Non classéÀ qui la Télé-université

Christopher Young14 janvier 20093 min

Le rapport Brossard suggère l’intégration complète de la TELUQ à l’UQAM

Après trois ans, la fusion partielle entre la TELUQ et l’UQAM déçoit. Un nouveau rapport suggère que l’Université du peuple intègre complètement l’université à distance, une solution qui est loin de faire l’unanimité.


La Télé-université (TELUQ) devrait être une partie intégrante de l’UQAM, suggère le commissaire Pierre Brossard dans un rapport déposé au recteur Claude Corbo à la fin décembre. Mandaté par ce dernier afin de dégager la meilleure avenue possible pour les deux universités, Pierre Brossard prêche pour un développement accru de la formation à distance, qui débuterait par l’intégration totale de la TELUQ au sein de l’UQAM. Fondée en 1972, la Télé-université a été rattachée en 2005 à l’UQAM par décret ministériel, tout en gardant une structure de direction distincte. Basée à Québec, la TELUQ emploie près de trois cents travailleurs, dont une vingtaine d’enseignants. La fusion partielle devait permettre d’augmenter de 30% en quatre ans le nombre d’étudiants et de programmes offerts.

Trois ans plus tard, force est de constater que les progrès souhaités ne se sont pas concrétisés. Les étudiants sont passés de 18 000 à 20 000, une augmentation de 11% et le nombre de cours offerts a stagné à 375, alors que l’objectif initial était de 500.

Le rapport de Pierre Brossard, ancien membre de la direction de l’UQAM et du mouvement Desjardins, d’assimiler complètement la TELUQ. Les services administratifs seraient fusionnés, les professeurs se joindraient aux départements et facultés uqamiennes, les cours de la TELUQ feraient partie du répertoire régulier de l’Université et les règlements de l’UQAM seraient appliqués. Le campus principal de la TELUQ, situé en plein cœur du quartier Saint-Roch à Québec, deviendrait un campus de l’UQAM et offrirait ainsi une porte d’entrée pour l’Université dans la capitale. Le rapport souligne l’avantage concurrentiel important d’un tel campus devant les nombreuses universités qui s’implantent en sol métropolitain.

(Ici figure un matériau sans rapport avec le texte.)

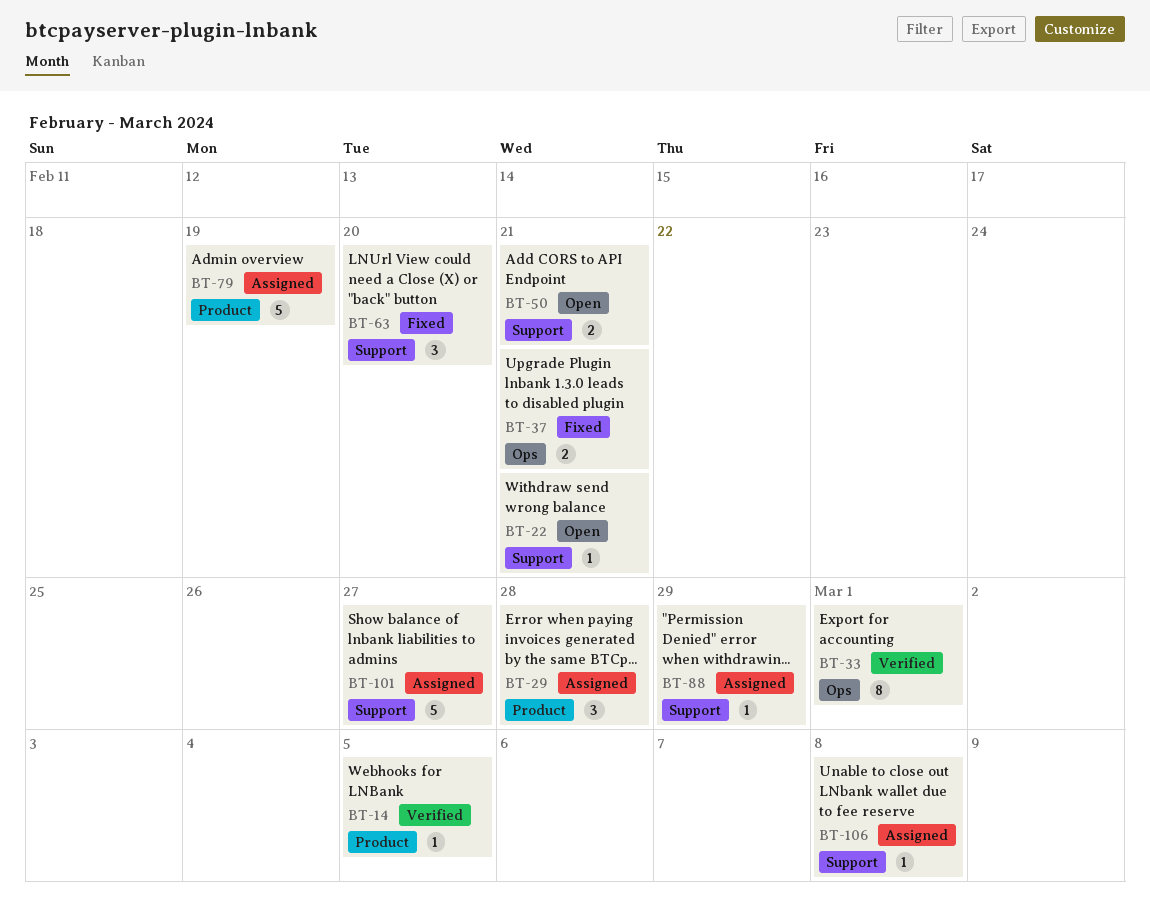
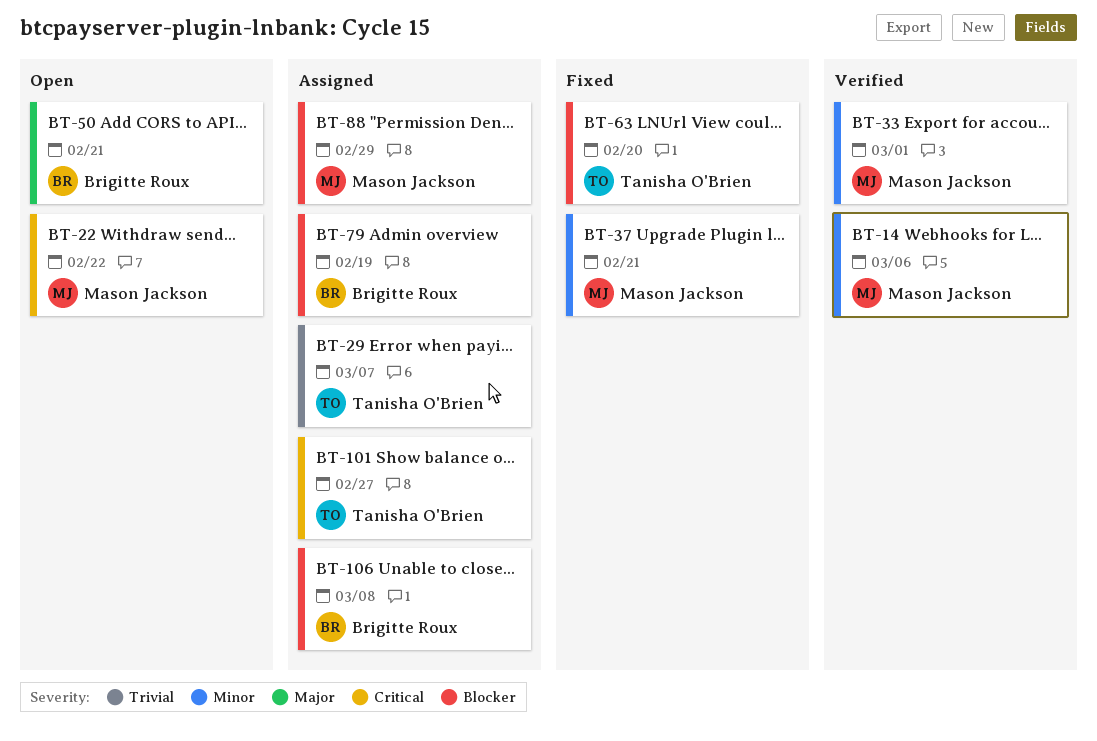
BT-14, due: Mar 5 -> Mar 6
BT-22, due: Feb 21 -> Feb 22
BT-29, due: Feb 28 -> Mar 7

L’UQAM y gagnerait également sur le plan financier. Le rapport Brossard souligne que «si le rattachement de la Télé-Université est géré correctement, l’UQAM pourrait en retirer un bénéfice de cinq à dix millions par année», un montant non négligeable, considérant les récents déboires financiers de l’Université. 

 

L’opposition s’organise
Pour l’instant, aucune des deux directions n’a commenté officiellement le rapport. L’administration de l’UQAM souhaite tenir des consultations internes avant de se prononcer définitivement. Un courriel de la direction a cependant décrit le rapport Brossard comme étant «l’hypothèse de travail à privilégier». La TELUQ attend quant à elle la réaction officielle de l’UQAM. «C’est elle qui a commandé un rapport, pas nous. Pour l’instant, on est en réflexion sur la position à adopter», a déclaré un responsable des communications de la TELUQ.

Derrière cette façade de neutralité, la TELUQ se prépare toutefois à défendre chèrement sa peau. Le conseil de gestion, l’équivalent pour la TELUQ d’un conseil d’administration, a déjà adopté une résolution s’opposant fermement aux conclusions du rapport Brossard. Le conseil dispose d’un argument de poids: l’entente signée lors de la fusion de 2005 garantit le maintien de «l’intégrité organisationnelle» de la Télé-université.
Les syndicats de la TELUQ sont également aux aguets et fourbissent leurs armes. Les regroupements des employés de soutien et des professeurs ont déjà annoncé leur intention de soumettre une contre-proposition à la direction de l’UQAM, dès qu’ils auront consulté leurs membres en assemblée générale. «On ne s’oppose pas aux objectifs, mais aux moyens, affirme le président du syndicat des professeurs de la TELUQ, Luc Nadeau. On parle d’appliquer les règlements de l’UQAM, mais sont-ils compatibles? Par exemple, à la TELUQ, les étudiants peuvent s’inscrire n’importe quand dans l’année. Ce n’est pas le cas à l’UQAM.»

De possibles pertes d’emplois sont également à craindre. Déjà, le rapport Brossard propose d’abolir cinq postes, tous des postes de direction. Toutefois, le manque de précisions sur l’avenir à long terme de la TELUQ inquiète particulièrement Luc Nadeau. «Personne ne sait s’il va y avoir un réinvestissement en formation à distance de façon soutenue. S’il y a une autre crise financière à l’UQAM, est-ce que c’est dans la TELUQ que l’on coupera en premier?»